After Kylie received her diagnosis, her therapist wrote a letter for me to send to her teachers asking for them to be understanding while she learns to cope. Along with requesting that she is able to take her tests alone and when overwhelmed given a chance to sit in the hall or go to the nurses office to calm. Now because ASD is not considered a learning disorder, accommodations don't have to be given but we were hoping that the teachers would at least be understanding because it is such a small school in a rural town. However a recent encounter between my daughter and one of the teachers has left me speechless.
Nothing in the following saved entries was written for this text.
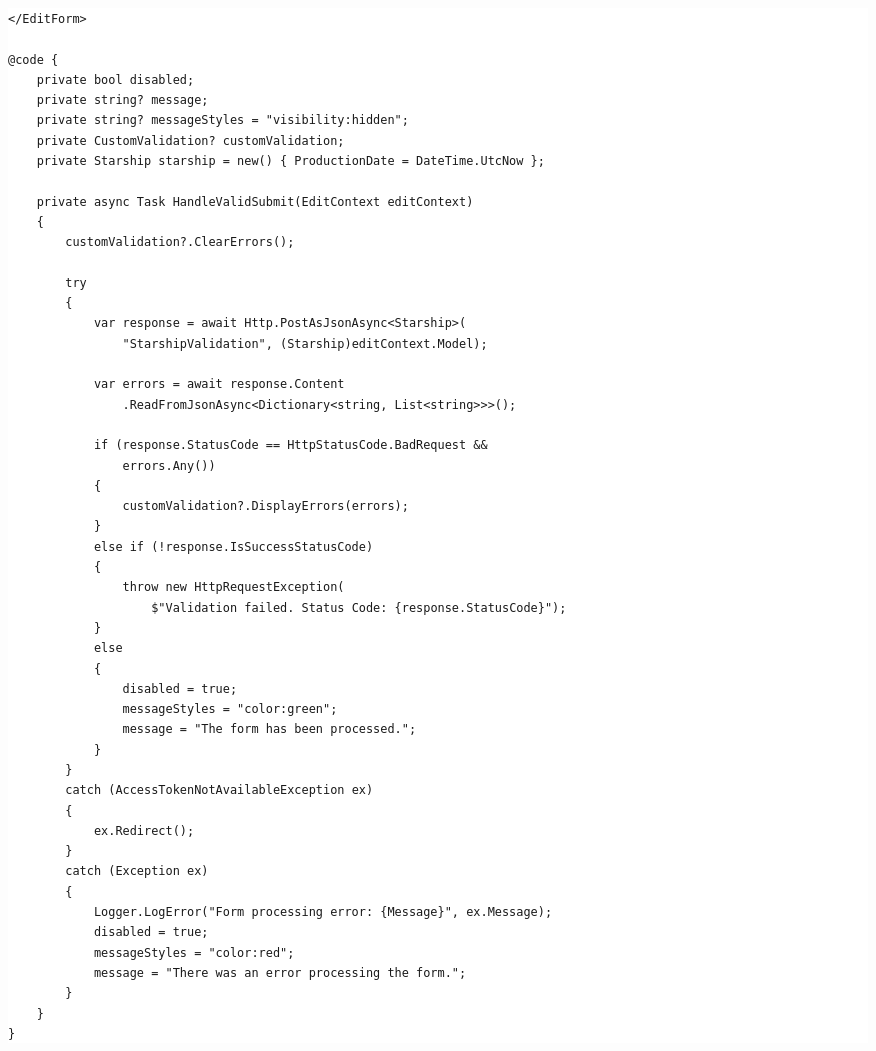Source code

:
 ```razor
</EditForm>

@code {
    private bool disabled;
    private string? message;
    private string? messageStyles = "visibility:hidden";
    private CustomValidation? customValidation;
    private Starship starship = new() { ProductionDate = DateTime.UtcNow };

    private async Task HandleValidSubmit(EditContext editContext)
    {
        customValidation?.ClearErrors();

        try
        {
            var response = await Http.PostAsJsonAsync<Starship>(
                "StarshipValidation", (Starship)editContext.Model);

            var errors = await response.Content
                .ReadFromJsonAsync<Dictionary<string, List<string>>>();

            if (response.StatusCode == HttpStatusCode.BadRequest && 
                errors.Any())
            {
                customValidation?.DisplayErrors(errors);
            }
            else if (!response.IsSuccessStatusCode)
            {
                throw new HttpRequestException(
                    $"Validation failed. Status Code: {response.StatusCode}");
            }
            else
            {
                disabled = true;
                messageStyles = "color:green";
                message = "The form has been processed.";
            }
        }
        catch (AccessTokenNotAvailableException ex)
        {
            ex.Redirect();
        }
        catch (Exception ex)
        {
            Logger.LogError("Form processing error: {Message}", ex.Message);
            disabled = true;
            messageStyles = "color:red";
            message = "There was an error processing the form.";
        }
    }
}
```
Two nights ago I was sitting down and unzipping my boots after riding and teaching all afternoon when my phone began to ring, looking at it and seeing it was one of my daughters teachers I ignored the call and went to talk to my daughter first. Sitting down next to her she pulls off her head phones to ask what was wrong. Looking at her confused, I asked why her teacher was calling me. Startled she said "momma you don't want to call her back." Still confused, I ask her to say more. She continues that this teacher pulled her off to the side after lunch to ask if she was okay because she notices her having a hard day. That she saw her softly crying earlier in the day. She asks if I, her mother, was taking her to a real doctor to be on real medications to help her. Instead of talking to me first continues to berate child into feeling that her therapist and her mother aren't doing enough to help her.
Quick side note here, my daughter is also starting her new season in her girl hood, on having a period every month. She is learning that once a month she will have a period, that she will be cramping and bleeding and having a lot of emotions that she can't explain. As I write this blog post today she is nearing the end of her period however two days ago she was in the throws of all the hormones and feelings of being on her period.
Listening to my daughter recount this conversation I began to feel hot, not physically hot, but emotionally I was hot. Kylie sees the look on my face, and says momma don't call her back, don't get into an argument. Standing up in frustration, I can not understand why this woman who received notification from my daughters therapist eight months ago, decided now towards the end of the school year she will single my daughter out and ask why I don't take her to a real doctor to be on real medications.
As a teacher and a role model you are to be there for support, to teach, and to respect boundaries. I as her mother am here to love her unconditionally, to protect her, and to make sure when she wants for nothing in this life I have built for her. There should never be a time where a teacher should talk to a child about what she feels is a lack of medical support, especially when you know absolutely nothing about the programs she is already in.
For any of those that are curious about Auditory Sensory Disorder, it is controlled by both occupational therapy and emotional counseling. There is absolutely NO medication to help with the disorder, however it is managed with societies understanding of the disease and patience when there is a flair up.